Dirk Kurbjuweit's cover story confirms the worst suspicions about the machinations of Constantin Film, the company that produced the "The Baader Meinhof Complex", which is due out at the end of the month. A few weeks ago, all the critics who had been invited to an exclusive preview of the film were threatened by the production company with fines of 100,000 euros if they printed interviews or any commentary on the film before September 17 – with the argument that no one should have an unfair advantage. In this week's Spiegel, though, Kurbjuweit not only reports on the filming and conversations with those involved, he also writes cheerfully – and of course positively – about the film itself: "A cinema in Hamburg, the film begins. On the beach at Sylt, Ulrike Meinhof is on holiday with her family. In the next few minutes Benno Ohnesorg will be shot by a policeman and Rudi Dutschke will be shot by a crazed right-wing radical, we all know the story. Then another two hours go by. But then something happens with this film and by the end you have the feeling that it was well worth seeing, not only because of the great acting."


Nepszabadsag 08.09.2008 (Hungary)

Women are thin on the ground in the villages of Southern and Eastern Serbia. The response of Zeljko Vasiljevic, the State Secretary in the Serbian Ministry of Social Affairs, was to recommend "importing" 100,000 women from Christian-Orthodox countries, or even Buddhist ones because "Buddhism is a gentle religion like Orthodoxy". In these desperate times not even skin colour matters, as long as enough Serbian children are born into the world.
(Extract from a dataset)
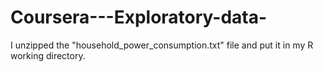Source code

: # Coursera---Exploratory-data-

I unzipped the "household_power_consumption.txt" file and put it in my R working directory.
The Hungarian writer Laslo Vegel, who lives in the Serbian Voivodina, is amazed: "Ten years ago Vasiljevic would probably not have been criticised for his misogyny but for offending the nation. Because how dare anyone cast doubt on the purity of the national identity? But this latest nation-saving initiative shows that the world has changed - even nationalism is not what it used to be. It's the classic dichotomy. Death of the nation or multiculturalism?"